Anyway, as we find out, sex is used by the baddies as a control mechanism on others, and the real plan of the baddies is to take control of key players in the government of both England and Germany. There's lots of to-ing and fro-ing, politics and backstabbing, a bit of swashbuckling, quite a lot of fighting and also quite a bit of that erudite word play that Victorians seem to engage in, usually while sitting in 'parlours' or 'drawing rooms'. All this is written, with relish, by a man who clearly has an excellent grasp of the English language. The story is, for the most part, really gripping and you really want to know what happens next... I found myself planning ahead to the next time I'd have an opportunity to read, and really appreciated the fact that I had four flights to various European locations in the past couple of weeks.

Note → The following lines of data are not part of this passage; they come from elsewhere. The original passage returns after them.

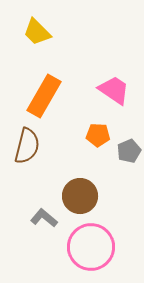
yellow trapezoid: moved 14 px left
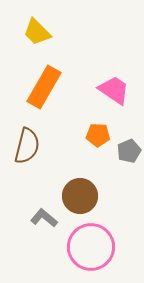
orange rectangle: moved 9 px up
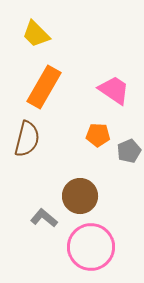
yellow trapezoid: moved 1 px left, 2 px down
brown semicircle: moved 7 px up
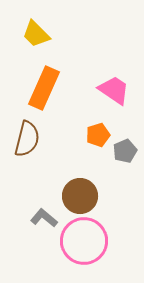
orange rectangle: moved 1 px down; rotated 6 degrees counterclockwise
orange pentagon: rotated 20 degrees counterclockwise
gray pentagon: moved 4 px left
pink circle: moved 7 px left, 6 px up
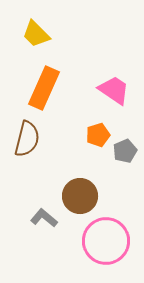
pink circle: moved 22 px right
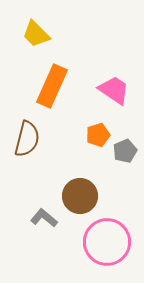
orange rectangle: moved 8 px right, 2 px up
pink circle: moved 1 px right, 1 px down
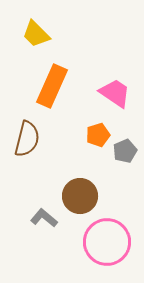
pink trapezoid: moved 1 px right, 3 px down
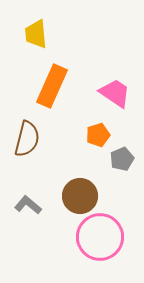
yellow trapezoid: rotated 40 degrees clockwise
gray pentagon: moved 3 px left, 8 px down
gray L-shape: moved 16 px left, 13 px up
pink circle: moved 7 px left, 5 px up
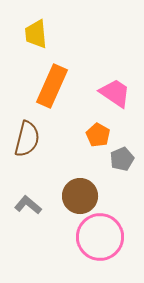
orange pentagon: rotated 25 degrees counterclockwise
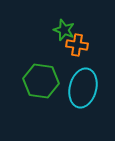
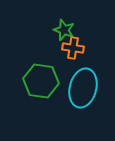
orange cross: moved 4 px left, 3 px down
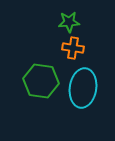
green star: moved 5 px right, 8 px up; rotated 25 degrees counterclockwise
cyan ellipse: rotated 6 degrees counterclockwise
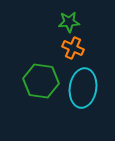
orange cross: rotated 15 degrees clockwise
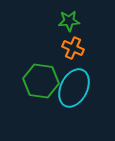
green star: moved 1 px up
cyan ellipse: moved 9 px left; rotated 18 degrees clockwise
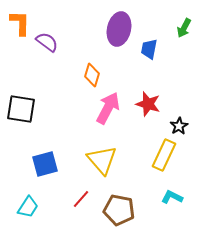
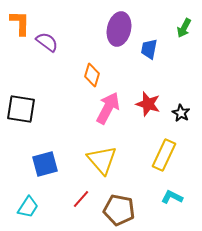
black star: moved 2 px right, 13 px up; rotated 12 degrees counterclockwise
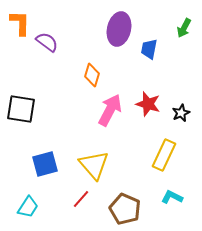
pink arrow: moved 2 px right, 2 px down
black star: rotated 18 degrees clockwise
yellow triangle: moved 8 px left, 5 px down
brown pentagon: moved 6 px right, 1 px up; rotated 12 degrees clockwise
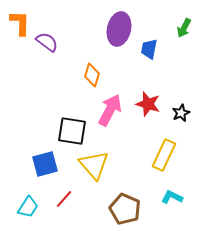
black square: moved 51 px right, 22 px down
red line: moved 17 px left
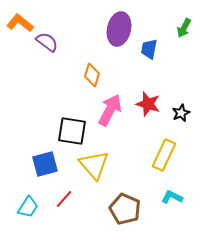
orange L-shape: rotated 52 degrees counterclockwise
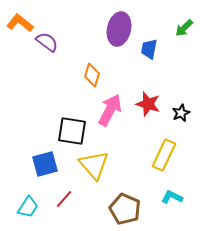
green arrow: rotated 18 degrees clockwise
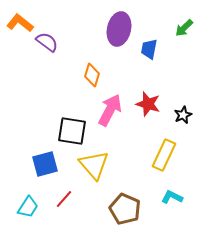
black star: moved 2 px right, 2 px down
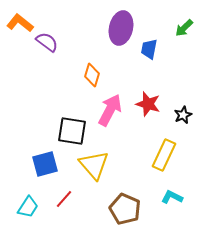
purple ellipse: moved 2 px right, 1 px up
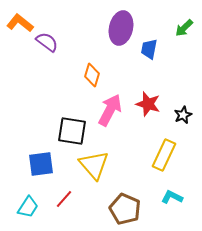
blue square: moved 4 px left; rotated 8 degrees clockwise
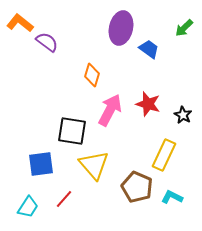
blue trapezoid: rotated 115 degrees clockwise
black star: rotated 18 degrees counterclockwise
brown pentagon: moved 12 px right, 22 px up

The book doesn't reveal things very quickly. It is a bit of a tease really - it hints at things but never goes for the full reveal until much later in the book. Indeed, some things are never revealed, and I, having finished the book now, found that quite annoying at the end. I am still left with questions.

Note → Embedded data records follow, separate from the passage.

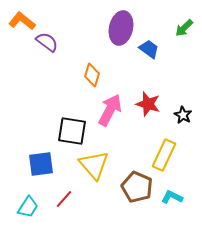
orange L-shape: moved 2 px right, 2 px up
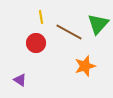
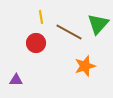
purple triangle: moved 4 px left; rotated 32 degrees counterclockwise
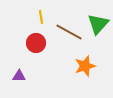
purple triangle: moved 3 px right, 4 px up
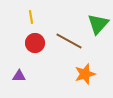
yellow line: moved 10 px left
brown line: moved 9 px down
red circle: moved 1 px left
orange star: moved 8 px down
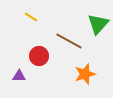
yellow line: rotated 48 degrees counterclockwise
red circle: moved 4 px right, 13 px down
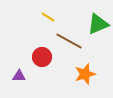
yellow line: moved 17 px right
green triangle: rotated 25 degrees clockwise
red circle: moved 3 px right, 1 px down
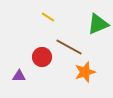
brown line: moved 6 px down
orange star: moved 2 px up
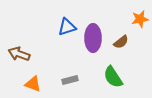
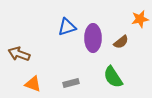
gray rectangle: moved 1 px right, 3 px down
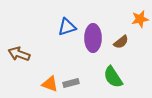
orange triangle: moved 17 px right
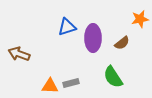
brown semicircle: moved 1 px right, 1 px down
orange triangle: moved 2 px down; rotated 18 degrees counterclockwise
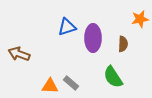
brown semicircle: moved 1 px right, 1 px down; rotated 49 degrees counterclockwise
gray rectangle: rotated 56 degrees clockwise
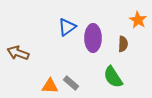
orange star: moved 2 px left, 1 px down; rotated 30 degrees counterclockwise
blue triangle: rotated 18 degrees counterclockwise
brown arrow: moved 1 px left, 1 px up
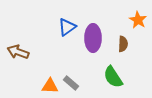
brown arrow: moved 1 px up
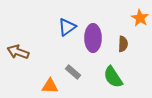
orange star: moved 2 px right, 2 px up
gray rectangle: moved 2 px right, 11 px up
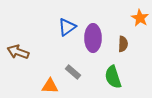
green semicircle: rotated 15 degrees clockwise
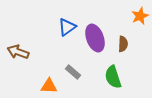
orange star: moved 2 px up; rotated 18 degrees clockwise
purple ellipse: moved 2 px right; rotated 20 degrees counterclockwise
orange triangle: moved 1 px left
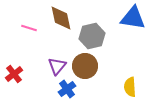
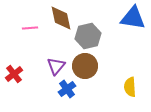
pink line: moved 1 px right; rotated 21 degrees counterclockwise
gray hexagon: moved 4 px left
purple triangle: moved 1 px left
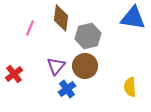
brown diamond: rotated 20 degrees clockwise
pink line: rotated 63 degrees counterclockwise
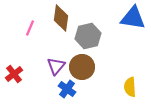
brown circle: moved 3 px left, 1 px down
blue cross: rotated 18 degrees counterclockwise
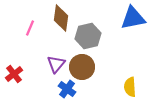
blue triangle: rotated 20 degrees counterclockwise
purple triangle: moved 2 px up
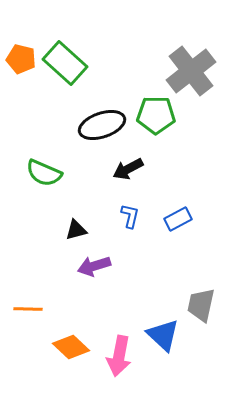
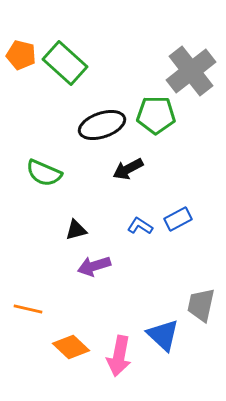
orange pentagon: moved 4 px up
blue L-shape: moved 10 px right, 10 px down; rotated 70 degrees counterclockwise
orange line: rotated 12 degrees clockwise
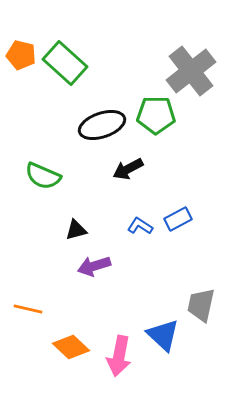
green semicircle: moved 1 px left, 3 px down
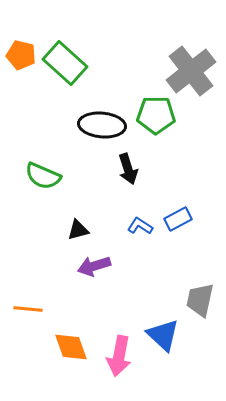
black ellipse: rotated 24 degrees clockwise
black arrow: rotated 80 degrees counterclockwise
black triangle: moved 2 px right
gray trapezoid: moved 1 px left, 5 px up
orange line: rotated 8 degrees counterclockwise
orange diamond: rotated 27 degrees clockwise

Take the whole 'alchemical science' thing - who invented it? It is referred to as being 'old' and 'ancient' in the book, but how did the villains find out about it? And speaking as a scientist, I want to know how its supposed to work - there are machines and pipes and electricity and steam and furnaces and bellows, but no clear explanation (or even tantalising hints) about how the thing is supposed to actually work.

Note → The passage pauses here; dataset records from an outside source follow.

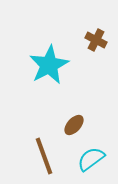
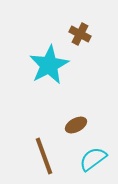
brown cross: moved 16 px left, 6 px up
brown ellipse: moved 2 px right; rotated 20 degrees clockwise
cyan semicircle: moved 2 px right
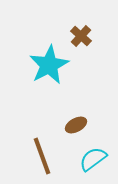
brown cross: moved 1 px right, 2 px down; rotated 15 degrees clockwise
brown line: moved 2 px left
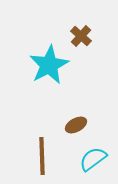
brown line: rotated 18 degrees clockwise
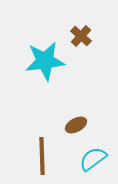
cyan star: moved 4 px left, 4 px up; rotated 21 degrees clockwise
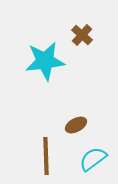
brown cross: moved 1 px right, 1 px up
brown line: moved 4 px right
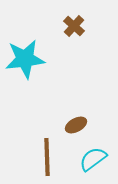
brown cross: moved 8 px left, 9 px up
cyan star: moved 20 px left, 2 px up
brown line: moved 1 px right, 1 px down
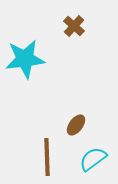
brown ellipse: rotated 25 degrees counterclockwise
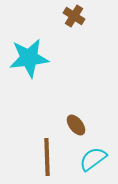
brown cross: moved 10 px up; rotated 10 degrees counterclockwise
cyan star: moved 4 px right, 1 px up
brown ellipse: rotated 75 degrees counterclockwise
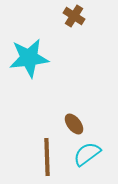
brown ellipse: moved 2 px left, 1 px up
cyan semicircle: moved 6 px left, 5 px up
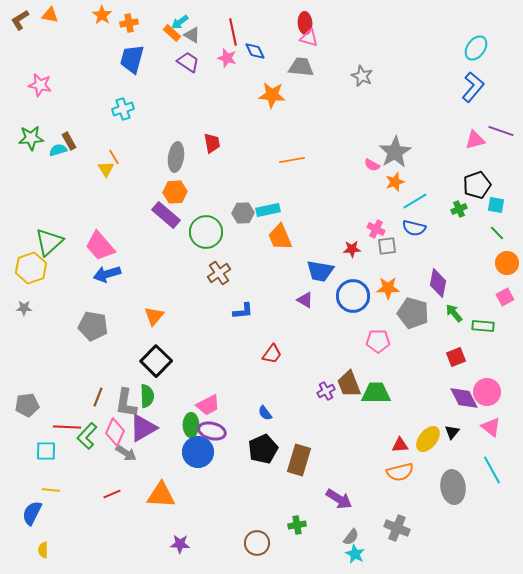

And what about the missing artist? OK, so I figured out what had actually happened to him quite a long time before it was revealed, but his back story isn't adequately painted in.

But most of this is nit-picking. For at least nine tenths of the book - that is, while you're immersed in the story - it is a highly enjoyable and gripping ride. Its just a shame that not everything is neatly sewn up at the end and that the ending itself is very abrupt. I want to know what happens next - there's not another novel there, but there is at least a half chapter missing where we should see how the remaining characters try to fit back into their old lives.

The book is not a book which tackles issues, but a few philosophical points are flirted with along the way. Are we simply the sum total of our experiences? If some of those experiences were taken away from us (so that we not only couldn't remember them, but didn't know that there was anything to remember) would we still be the same people? What if we could experience things that other people had experienced, and could remember their memories - would we then be different people? Or is there something inherently me that is independent of experience and memory?

For example, in the story, the virgin Miss Temple experiences the senstations of somone else's sexual encounter, and is left with the same memories that the other person had. She knows what it felt like and can remember it. Is she still a virgin after the experience? Given that she experienced and could remember the depravity of the others, would that make her depraved? In the book, the author seemed to think not. Miss Temple's resolve was even more against the villains after she shared their experience than before.

The problem I am left with after reading this book is can I recommend it to anyone? Certainly, I enjoyed it. But if I recommended it to you, would your opinion of me be changed?

You probably would enjoy it though.

Sorry for the extreme length of this posing. It wasn't intended. Next on my reading list is 'Ysabel' by Guy Gavriel Kay, my favourite author and the only author I have read multiple books by where I haven't been disappointed by any of his books... yet.